__PROBLEM__: Edit the lines between the line containing "元素故事:生命的骨架（碳）" and the line containing "Согласен (на)", inclusive, by replacing "НОВИНКА" with "ХИТ" and leaving everything else unchanged. Reproduce only those lines, omitting the pictures.

__Source data__:
((

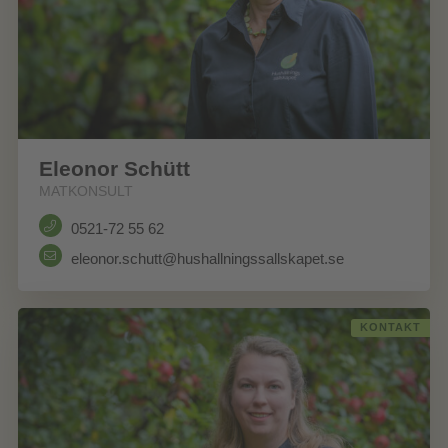
Eleonor Schütt
MATKONSULT
0521-72 55 62
eleonor.schutt@hushallningssallskapet.se
KONTAKT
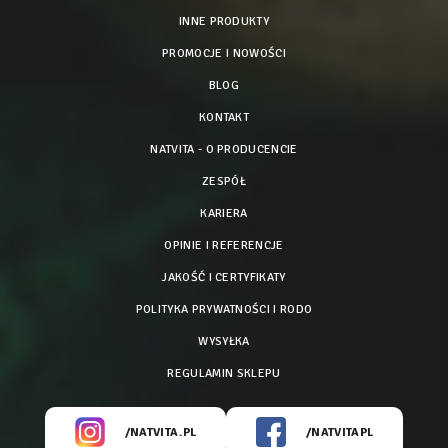
INNE PRODUKTY
PROMOCJE I NOWOŚCI
BLOG
KONTAKT
NATVITA - O PRODUCENCIE
ZESPÓŁ
KARIERA
OPINIE I REFERENCJE
JAKOŚĆ I CERTYFIKATY
POLITYKA PRYWATNOŚCI I RODO
WYSYŁKA
REGULAMIN SKLEPU
/NATVITA.PL
/NATVITAPL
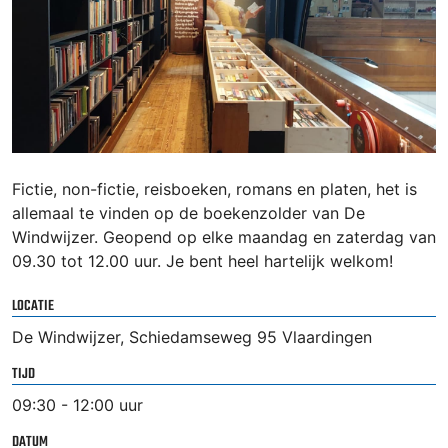
Fictie, non-fictie, reisboeken, romans en platen, het is
allemaal te vinden op de boekenzolder van De
Windwijzer. Geopend op elke maandag en zaterdag van
09.30 tot 12.00 uur. Je bent heel hartelijk welkom!
LOCATIE
De Windwijzer, Schiedamseweg 95 Vlaardingen
TIJD
09:30 - 12:00 uur
DATUM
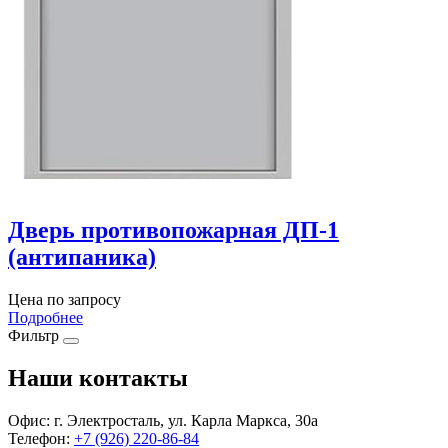
Дверь противопожарная ДП-1
(антипаника)
Цена по запросу
Подробнее
Фильтр
Наши контакты
Офис:
г. Электросталь, ул. Карла Маркса, 30а
Телефон:
+7 (926) 220-86-84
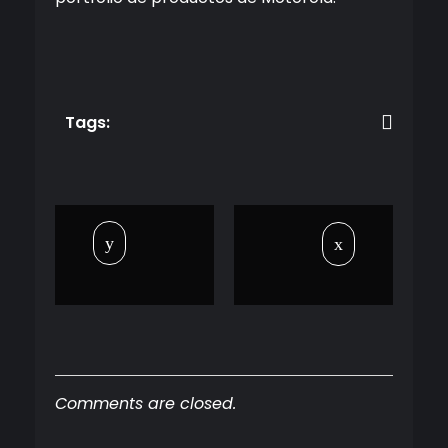
Tags:
Comments are closed.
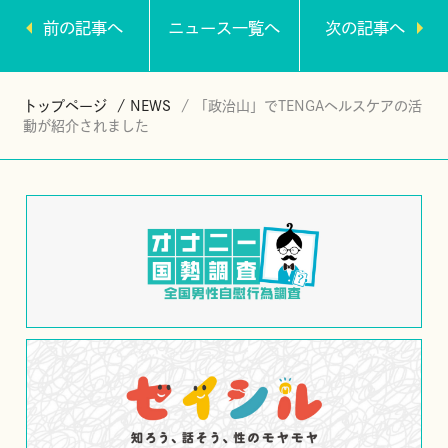
前の記事へ
ニュース一覧へ
次の記事へ
トップページ
NEWS
「政治山」でTENGAヘルスケアの活
動が紹介されました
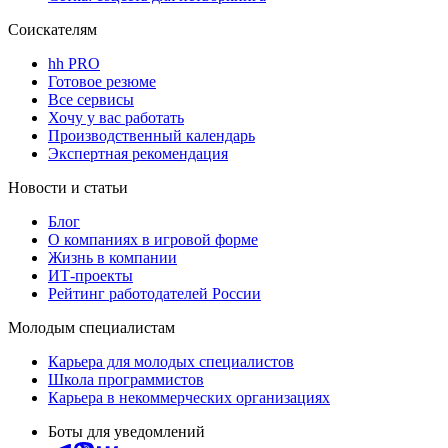
Соискателям
hh PRO
Готовое резюме
Все сервисы
Хочу у вас работать
Производственный календарь
Экспертная рекомендация
Новости и статьи
Блог
О компаниях в игровой форме
Жизнь в компании
ИТ-проекты
Рейтинг работодателей России
Молодым специалистам
Карьера для молодых специалистов
Школа программистов
Карьера в некоммерческих организациях
Боты для уведомлений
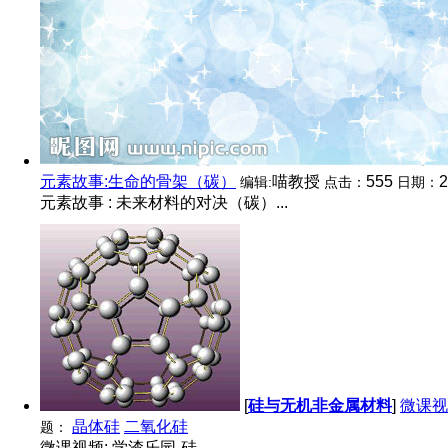
元素故事:生命的骨架（碳）
喵教授
555
2
编辑:
点击：
日期：
元素故事 : 未来材料的对决（碳）...
[
硅与无机非金属材料
]
微课视
晶体硅
二氧化硅
题：
微课视频: 学渣乐园-硅...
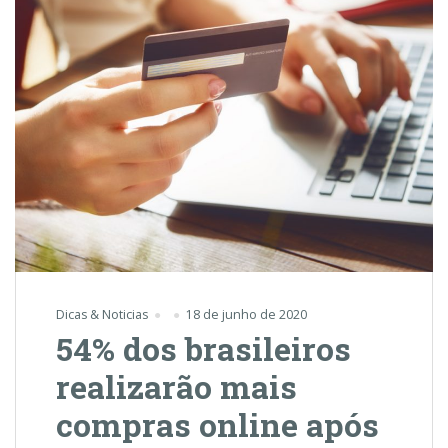
Dicas & Noticias
18 de junho de 2020
54% dos brasileiros
realizarão mais
compras online após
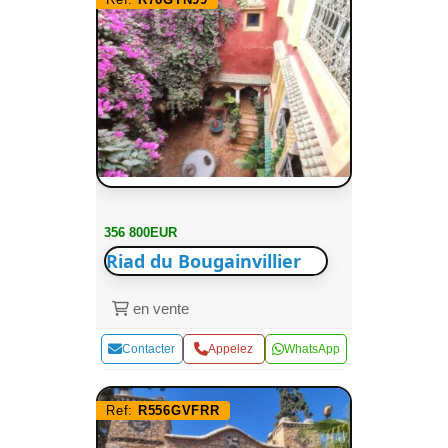
356 800EUR
Riad du Bougainvillier
en vente
Contacter
Appelez
WhatsApp
Ref:
R556GVFRR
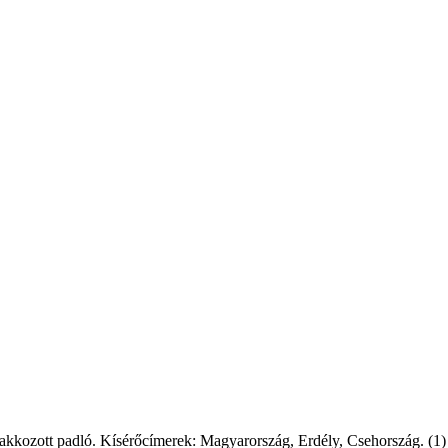
 sakkozott padló. Kísérőcímerek: Magyarország, Erdély, Csehország. (1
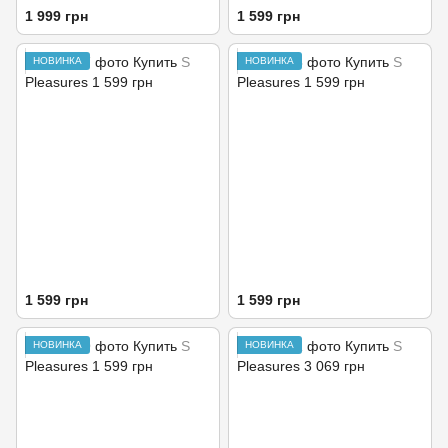
1 999 грн
1 599 грн
НОВИНКА
НОВИНКА
1 599 грн
1 599 грн
НОВИНКА
НОВИНКА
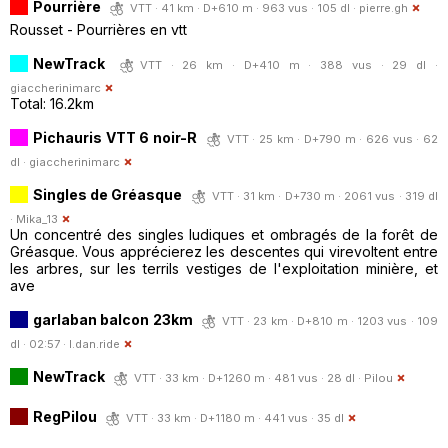
Pourrière
VTT · 41 km · D+610 m · 963 vus · 105 dl ·
pierre.gh
Rousset - Pourrières en vtt
NewTrack
VTT · 26 km · D+410 m · 388 vus · 29 dl ·
giaccherinimarc
Total: 16.2km
Pichauris VTT 6 noir-R
VTT · 25 km · D+790 m · 626 vus · 62
dl ·
giaccherinimarc
Singles de Gréasque
VTT · 31 km · D+730 m · 2061 vus · 319 dl
·
Mika_13
Un concentré des singles ludiques et ombragés de la forêt de
Gréasque. Vous apprécierez les descentes qui virevoltent entre
les arbres, sur les terrils vestiges de l'exploitation minière, et
ave
garlaban balcon 23km
VTT · 23 km · D+810 m · 1203 vus · 109
dl · 02:57 ·
l.dan.ride
NewTrack
VTT · 33 km · D+1260 m · 481 vus · 28 dl ·
Pilou
RegPilou
VTT · 33 km · D+1180 m · 441 vus · 35 dl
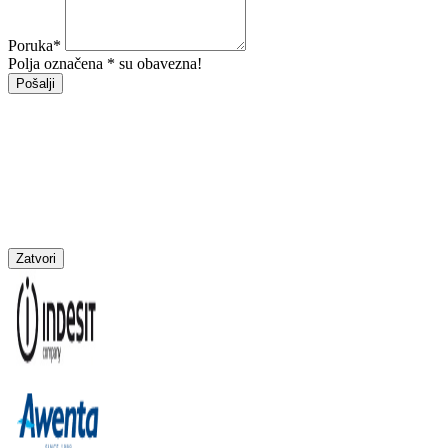
Poruka
*
Polja označena * su obavezna!
Pošalji
Zatvori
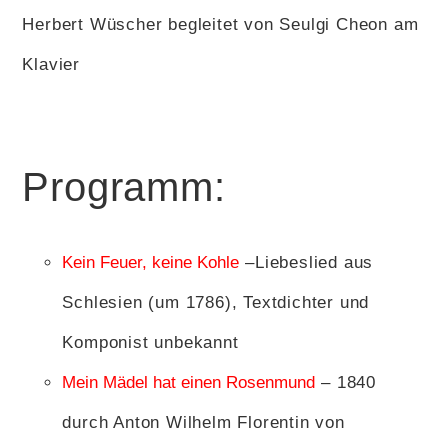
Herbert Wüscher begleitet von Seulgi Cheon am
Klavier
Programm:
Kein Feuer, keine Kohle
–Liebeslied aus
Schlesien (um 1786), Textdichter und
Komponist unbekannt
Mein Mädel hat einen Rosenmund
–
1840
durch Anton Wilhelm Florentin von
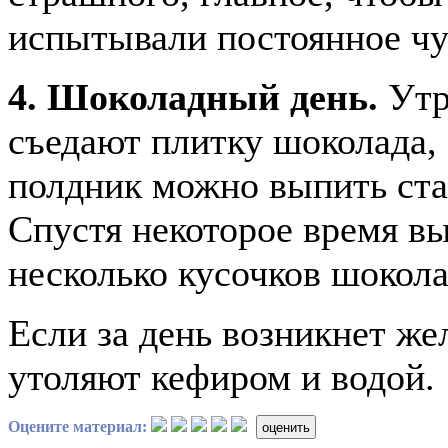
испытывали постоянное чу
4. Шоколадный день.
Утр
съедают плитку шоколада, 
полдник можно выпить стак
Спустя некоторое время вы
несколько кусочков шокола
Если за день возникнет же
утоляют кефиром и водой.
Оцените материал:
оценить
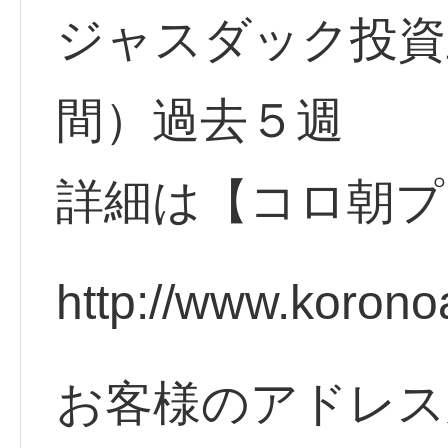
ジャスダック投資
間）過去５週
詳細は【コロ朝プ
http://www.korono
お客様のアドレス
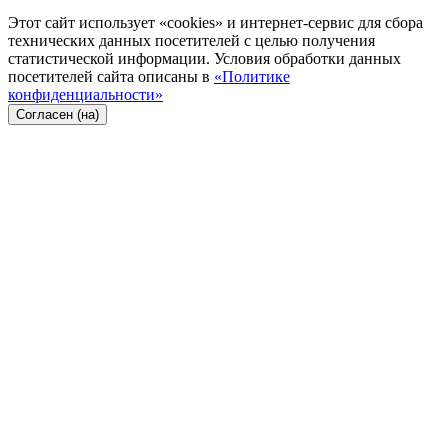
Этот сайт использует «cookies» и интернет-сервис для сбора
технических данных посетителей с целью получения
статистической информации. Условия обработки данных
посетителей сайта описаны в
«Политике
конфиденциальности»
Согласен (на)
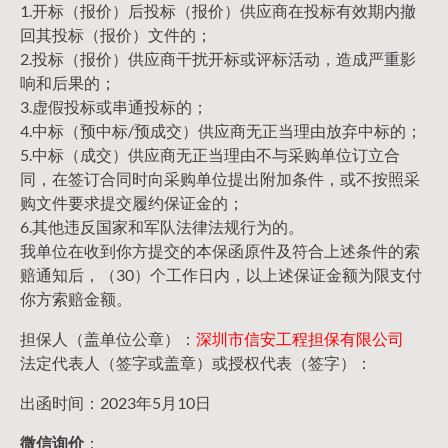
1.开标（报价）后投标（报价）供应商在投标有效期内撤
回其投标（报价）文件的；
2.投标（报价）供应商干扰开标或评标活动，造成严重影
响和后果的；
3.虚假投标或串通投标的；
4.中标（预中标/预成交）供应商无正当理由放弃中标的；
5.中标（成交）供应商无正当理由不与采购单位订立合
同，在签订合同时向采购单位提出附加条件，或不按照采
购文件要求提交履约保证金的；
6.其他违反国家和军队法律法规行为的。
我单位在收到你方提交的本保函原件及符合上述条件的索
赔通知后，（30）个工作日内，以上述保证金额为限支付
你方索赔金额。
担保人（盖单位公章）：
深圳市信安工程担保有限公司
法定代表人（签字或盖章）或授权代表（签字）：
出函时间：2023年5月10日
微信询价
：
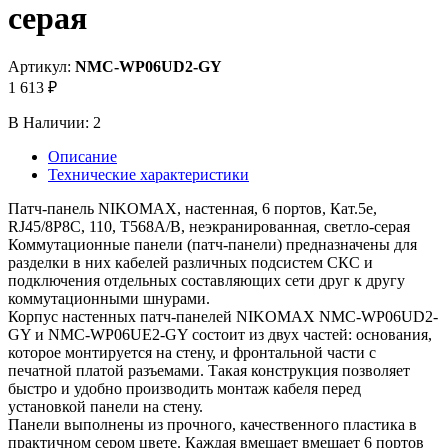
серая
Артикул:
NMC-WP06UD2-GY
1 613 ₽
В Наличии:
2
Описание
Технические характеристики
Патч-панель NIKOMAX, настенная, 6 портов, Кат.5е,
RJ45/8P8C, 110, T568A/B, неэкранированная, светло-серая
Коммутационные панели (патч-панели) предназначены для
разделки в них кабелей различных подсистем СКС и
подключения отдельных составляющих сети друг к другу
коммутационными шнурами.
Корпус настенных патч-панелей NIKOMAX NMC-WP06UD2-
GY и NMC-WP06UE2-GY состоит из двух частей: основания,
которое монтируется на стену, и фронтальной части с
печатной платой разъемами. Такая конструкция позволяет
быстро и удобно производить монтаж кабеля перед
установкой панели на стену.
Панели выполнены из прочного, качественного пластика в
практичном сером цвете. Каждая вмещает вмещает 6 портов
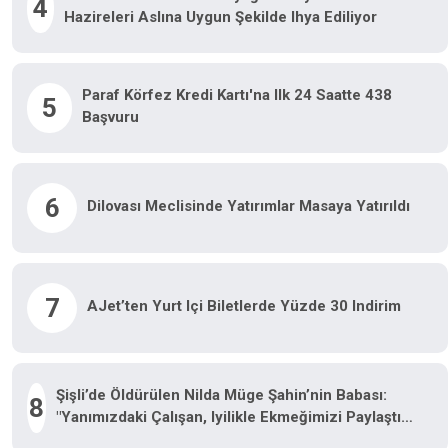
4
Hazireleri Aslına Uygun Şekilde Ihya Ediliyor
Paraf Körfez Kredi Kartı'na Ilk 24 Saatte 438
5
Başvuru
6
Dilovası Meclisinde Yatırımlar Masaya Yatırıldı
7
AJet’ten Yurt Içi Biletlerde Yüzde 30 Indirim
Şişli’de Öldürülen Nilda Müge Şahin’nin Babası:
8
"Yanımızdaki Çalışan, Iyilikle Ekmeğimizi Paylaştık
Sonucu Bize Bu Şekilde Mal Oldu"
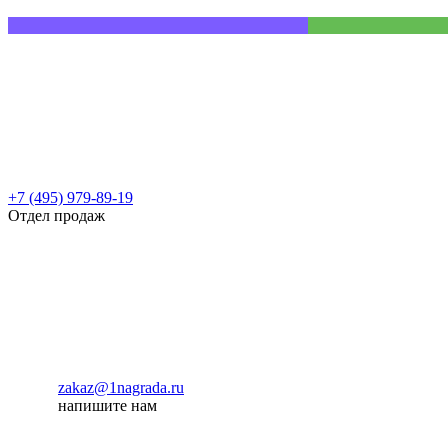
+7 (495) 979-89-19
Отдел продаж
zakaz@1nagrada.ru
напишите нам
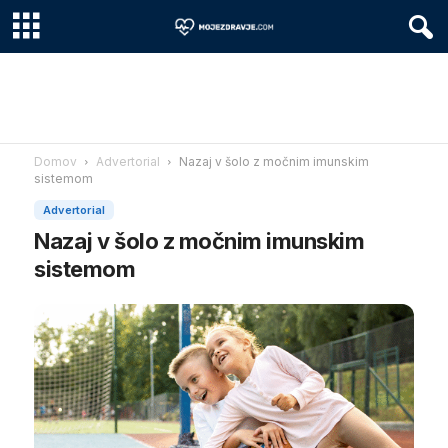
Domov
Advertorial
Nazaj v šolo z močnim imunskim
sistemom
Advertorial
Nazaj v šolo z močnim imunskim
sistemom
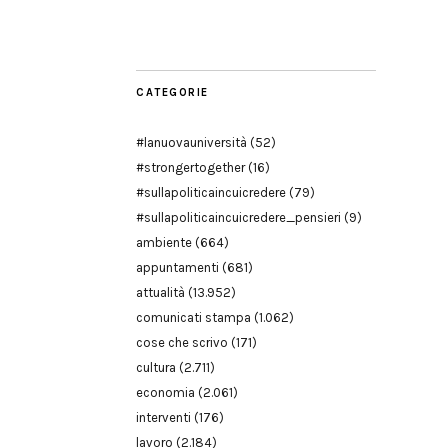
Modena
CATEGORIE
#lanuovauniversità
(52)
#strongertogether
(16)
#sullapoliticaincuicredere
(79)
#sullapoliticaincuicredere_pensieri
(9)
ambiente
(664)
appuntamenti
(681)
attualità
(13.952)
comunicati stampa
(1.062)
cose che scrivo
(171)
cultura
(2.711)
economia
(2.061)
interventi
(176)
lavoro
(2.184)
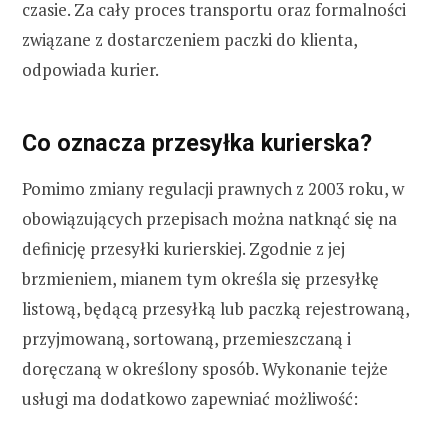
czasie. Za cały proces transportu oraz formalności
związane z dostarczeniem paczki do klienta,
odpowiada kurier.
Co oznacza przesyłka kurierska?
Pomimo zmiany regulacji prawnych z 2003 roku, w
obowiązujących przepisach można natknąć się na
definicję przesyłki kurierskiej. Zgodnie z jej
brzmieniem, mianem tym określa się przesyłkę
listową, będącą przesyłką lub paczką rejestrowaną,
przyjmowaną, sortowaną, przemieszczaną i
doręczaną w określony sposób. Wykonanie tejże
usługi ma dodatkowo zapewniać możliwość:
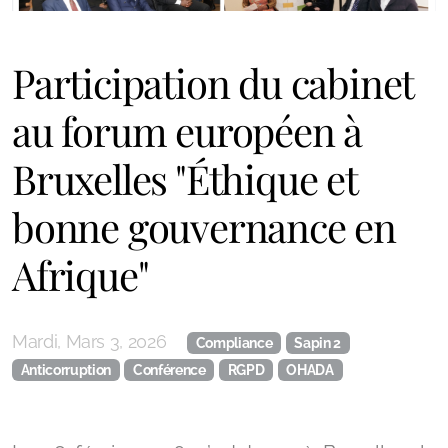
Participation du cabinet
au forum européen à
Bruxelles "Éthique et
bonne gouvernance en
Afrique"
Mardi, Mars 3, 2026
Compliance
Sapin 2
Anticorruption
Conférence
RGPD
OHADA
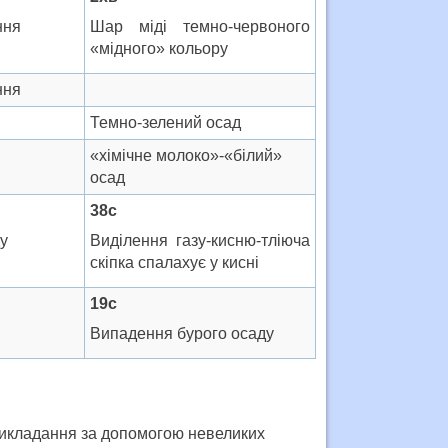
ння
Шар міді темно-червоного
«мідного» кольору
ння
Темно-зелений осад
«хімічне молоко»-«білий»
осад
38с
у
Виділення газу-кисню-тліюча
скіпка спалахує у кисні
19с
Випадення бурого осаду
викладання за допомогою невеликих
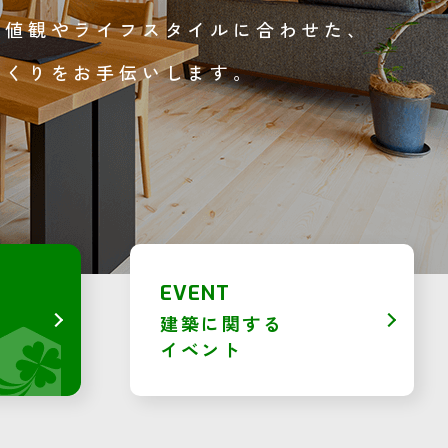
価値観や
ライフスタイルに合わせた、
づくりを
お手伝いします。
EVENT
建築に関する
イベント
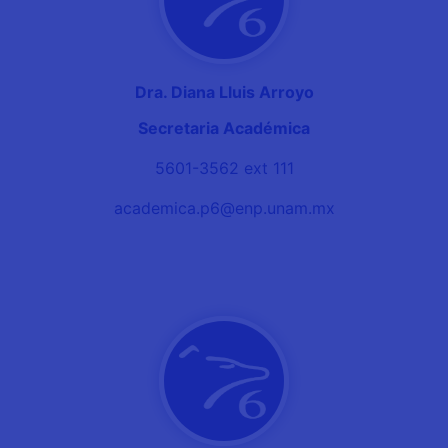
Dra. Diana Lluis Arroyo
Secretaria Académica
5601-3562 ext 111
academica.p6@enp.unam.mx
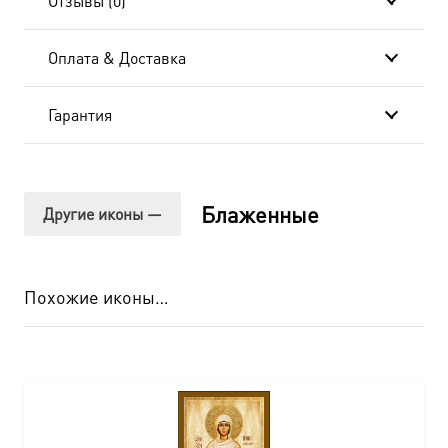
Отзывы (0)
Оплата & Доставка
Гарантия
Блаженные
Другие иконы —
Похожие иконы…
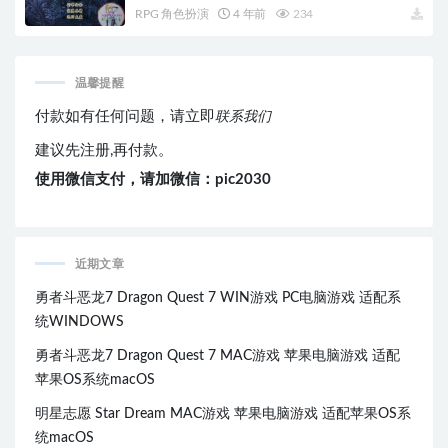
RPG 角色扮演
4 年前
234
温馨提醒
付款如有任何问题，请立即
联系我们
建议先注册,再付款。
使用微信支付，请加微信：pic2030
近期文章
勇者斗恶龙7 Dragon Quest 7 WIN游戏 PC电脑游戏 适配系
统WINDOWS
勇者斗恶龙7 Dragon Quest 7 MAC游戏 苹果电脑游戏 适配
苹果OS系统macOS
明星志愿 Star Dream MAC游戏 苹果电脑游戏 适配苹果OS系
统macOS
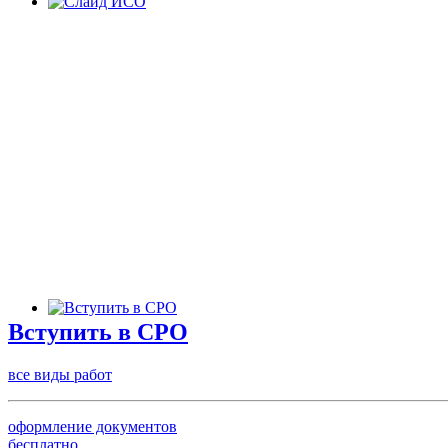
Вступить в СРО
все виды работ
оформление документов
бесплатно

))

__SOLUTION BELOW__:
元素故事:生命的骨架（碳）
喵教授
555
2
编辑:
点击：
日期：
元素故事 : 未来材料的对决（碳）...
[
硅与无机非金属材料
]
微课视
晶体硅
二氧化硅
题：
微课视频: 学渣乐园-硅...
Dicas & Noticias
18 de junho de 2020
54% dos brasileiros
realizarão mais
compras online após
356 800EUR
Riad du Bougainvillier
en vente
Contacter
Appelez
WhatsApp
Ref:
R556GVFRR
 sakkozott padló. Kísérőcímerek: Magyarország, Erdély, Csehország. (1
1 999 грн
1 599 грн
ХИТ
ХИТ
1 599 грн
1 599 грн
ХИТ
ХИТ
Pourrière
VTT · 41 km · D+610 m · 963 vus · 105 dl ·
pierre.gh
Rousset - Pourrières en vtt
NewTrack
VTT · 26 km · D+410 m · 388 vus · 29 dl ·
giaccherinimarc
Total: 16.2km
Pichauris VTT 6 noir-R
VTT · 25 km · D+790 m · 626 vus · 62
dl ·
giaccherinimarc
Singles de Gréasque
VTT · 31 km · D+730 m · 2061 vus · 319 dl
·
Mika_13
Un concentré des singles ludiques et ombragés de la forêt de
Gréasque. Vous apprécierez les descentes qui virevoltent entre
les arbres, sur les terrils vestiges de l'exploitation minière, et
ave
garlaban balcon 23km
VTT · 23 km · D+810 m · 1203 vus · 109
dl · 02:57 ·
l.dan.ride
NewTrack
VTT · 33 km · D+1260 m · 481 vus · 28 dl ·
Pilou
RegPilou
VTT · 33 km · D+1180 m · 441 vus · 35 dl
Poruka
*
Polja označena * su obavezna!
Pošalji
Zatvori
Herbert Wüscher begleitet von Seulgi Cheon am
Klavier
Programm:
Kein Feuer, keine Kohle
–Liebeslied aus
Schlesien (um 1786), Textdichter und
Komponist unbekannt
Mein Mädel hat einen Rosenmund
–
1840
durch Anton Wilhelm Florentin von
испытывали постоянное чу
4. Шоколадный день.
Утр
съедают плитку шоколада, 
полдник можно выпить стак
Спустя некоторое время вы
несколько кусочков шокола
Если за день возникнет же
утоляют кефиром и водой.
Оцените материал:
оценить
ジャスダック投資
間）過去５週
詳細は【コロ朝プ
http://www.korono
お客様のアドレス
Этот сайт использует «cookies» и интернет-сервис для сбора
технических данных посетителей с целью получения
статистической информации. Условия обработки данных
посетителей сайта описаны в
«Политике
конфиденциальности»
Согласен (на)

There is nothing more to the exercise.